Frank (Kiernan Canter) loves Anna (Cinzia Monreale). True love! Uh oh....housekeeper/voodoo priestess Iris (Franca Stoppi) loves Frank....bad news for Anna. A voodoo ceremony later and Anna assumes room temperature. But wait! Frank is into taxidermy (who isn't?) and is determined to have Anna around forever. He robs Anna's grave, takes her home and stuffs her (btw...we see the whole gory operation). Iris loves Frank so much that she tolerates having Anna around....for now. Oh yes, while Frank was disemboweling Anna, he forgot he had a female hitchhiker in his van. Hence the hitchhiker is a witness and in the world of the deranged, witnesses are inconvenient.

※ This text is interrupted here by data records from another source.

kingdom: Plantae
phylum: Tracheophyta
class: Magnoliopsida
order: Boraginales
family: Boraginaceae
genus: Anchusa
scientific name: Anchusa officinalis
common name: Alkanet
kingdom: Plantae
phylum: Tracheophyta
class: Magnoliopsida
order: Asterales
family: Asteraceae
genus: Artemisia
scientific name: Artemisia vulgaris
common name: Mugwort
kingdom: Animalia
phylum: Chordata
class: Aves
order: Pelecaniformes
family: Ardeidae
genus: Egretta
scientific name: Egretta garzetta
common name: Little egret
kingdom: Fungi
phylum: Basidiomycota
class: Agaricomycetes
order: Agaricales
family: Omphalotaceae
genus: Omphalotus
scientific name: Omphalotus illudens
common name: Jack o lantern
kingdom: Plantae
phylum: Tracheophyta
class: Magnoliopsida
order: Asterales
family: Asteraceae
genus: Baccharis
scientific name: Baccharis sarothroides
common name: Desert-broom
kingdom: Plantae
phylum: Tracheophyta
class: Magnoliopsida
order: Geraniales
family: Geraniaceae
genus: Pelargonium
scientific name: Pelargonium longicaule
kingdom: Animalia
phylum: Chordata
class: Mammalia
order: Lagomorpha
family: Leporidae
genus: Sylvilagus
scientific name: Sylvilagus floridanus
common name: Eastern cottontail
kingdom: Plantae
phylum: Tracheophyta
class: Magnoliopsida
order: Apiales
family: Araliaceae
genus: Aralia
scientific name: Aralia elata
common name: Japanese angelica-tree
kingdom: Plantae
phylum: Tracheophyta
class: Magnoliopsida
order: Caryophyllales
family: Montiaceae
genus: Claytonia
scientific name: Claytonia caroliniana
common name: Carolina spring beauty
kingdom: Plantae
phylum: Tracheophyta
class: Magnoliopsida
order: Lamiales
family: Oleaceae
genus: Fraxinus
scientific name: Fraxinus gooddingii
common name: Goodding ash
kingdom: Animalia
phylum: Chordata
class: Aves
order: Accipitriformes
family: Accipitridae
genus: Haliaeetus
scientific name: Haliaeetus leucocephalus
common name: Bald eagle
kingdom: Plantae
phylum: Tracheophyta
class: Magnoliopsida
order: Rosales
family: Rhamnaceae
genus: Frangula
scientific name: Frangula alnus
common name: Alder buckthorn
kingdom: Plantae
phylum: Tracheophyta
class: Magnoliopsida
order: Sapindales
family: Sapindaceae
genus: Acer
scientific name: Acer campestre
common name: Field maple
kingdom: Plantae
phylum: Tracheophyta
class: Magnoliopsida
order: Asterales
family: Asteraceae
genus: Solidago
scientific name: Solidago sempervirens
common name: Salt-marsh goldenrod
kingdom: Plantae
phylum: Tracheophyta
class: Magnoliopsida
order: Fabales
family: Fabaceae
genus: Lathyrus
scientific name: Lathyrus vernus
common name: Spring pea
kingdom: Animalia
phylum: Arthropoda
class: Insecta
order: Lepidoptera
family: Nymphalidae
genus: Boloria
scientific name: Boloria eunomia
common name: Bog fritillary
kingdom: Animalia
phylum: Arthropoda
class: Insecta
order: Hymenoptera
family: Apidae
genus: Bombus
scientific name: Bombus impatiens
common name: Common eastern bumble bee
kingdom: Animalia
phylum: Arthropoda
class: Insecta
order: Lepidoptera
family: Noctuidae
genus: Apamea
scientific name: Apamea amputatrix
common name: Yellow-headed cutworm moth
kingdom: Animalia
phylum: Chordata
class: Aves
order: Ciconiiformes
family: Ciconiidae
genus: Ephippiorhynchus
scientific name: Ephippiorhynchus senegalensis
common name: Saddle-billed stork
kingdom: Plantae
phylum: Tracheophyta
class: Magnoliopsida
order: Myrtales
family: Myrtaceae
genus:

Frank kills the witness and Iris helps chop her up for an acid bath. Frank wants sex but can only have it when next to Anna's corpse. This eventually spells doom for some naive young ladies/witnesses. After a beautiful jogger goes missing, the cops start snooping around Frank's villa. Iris is able to rid the estate of evidence, but demands he throw Anna away. As Iris realizes that Anna will always be between her and Frank (literally and figuratively), her relationship with Frank deteriorates. When Iris and Frank grow increasingly unstable, hatchets and knives enter the plot. Can Iris ever replace Anna? Will Anna's coldness send Frank into Iris' arms?
This is a gory one. The murder scenes are over-the-top and we are treated to gross detail in Anna's taxidermy operation. The ending is shocking and goes beyond Frank and Iris. Just like "Anthropophagus," whatever you think of this film, the last ten seconds will have you cheering...that is, if you are a horror film fan. "Beyond the Darkness" is available uncut on YouTube.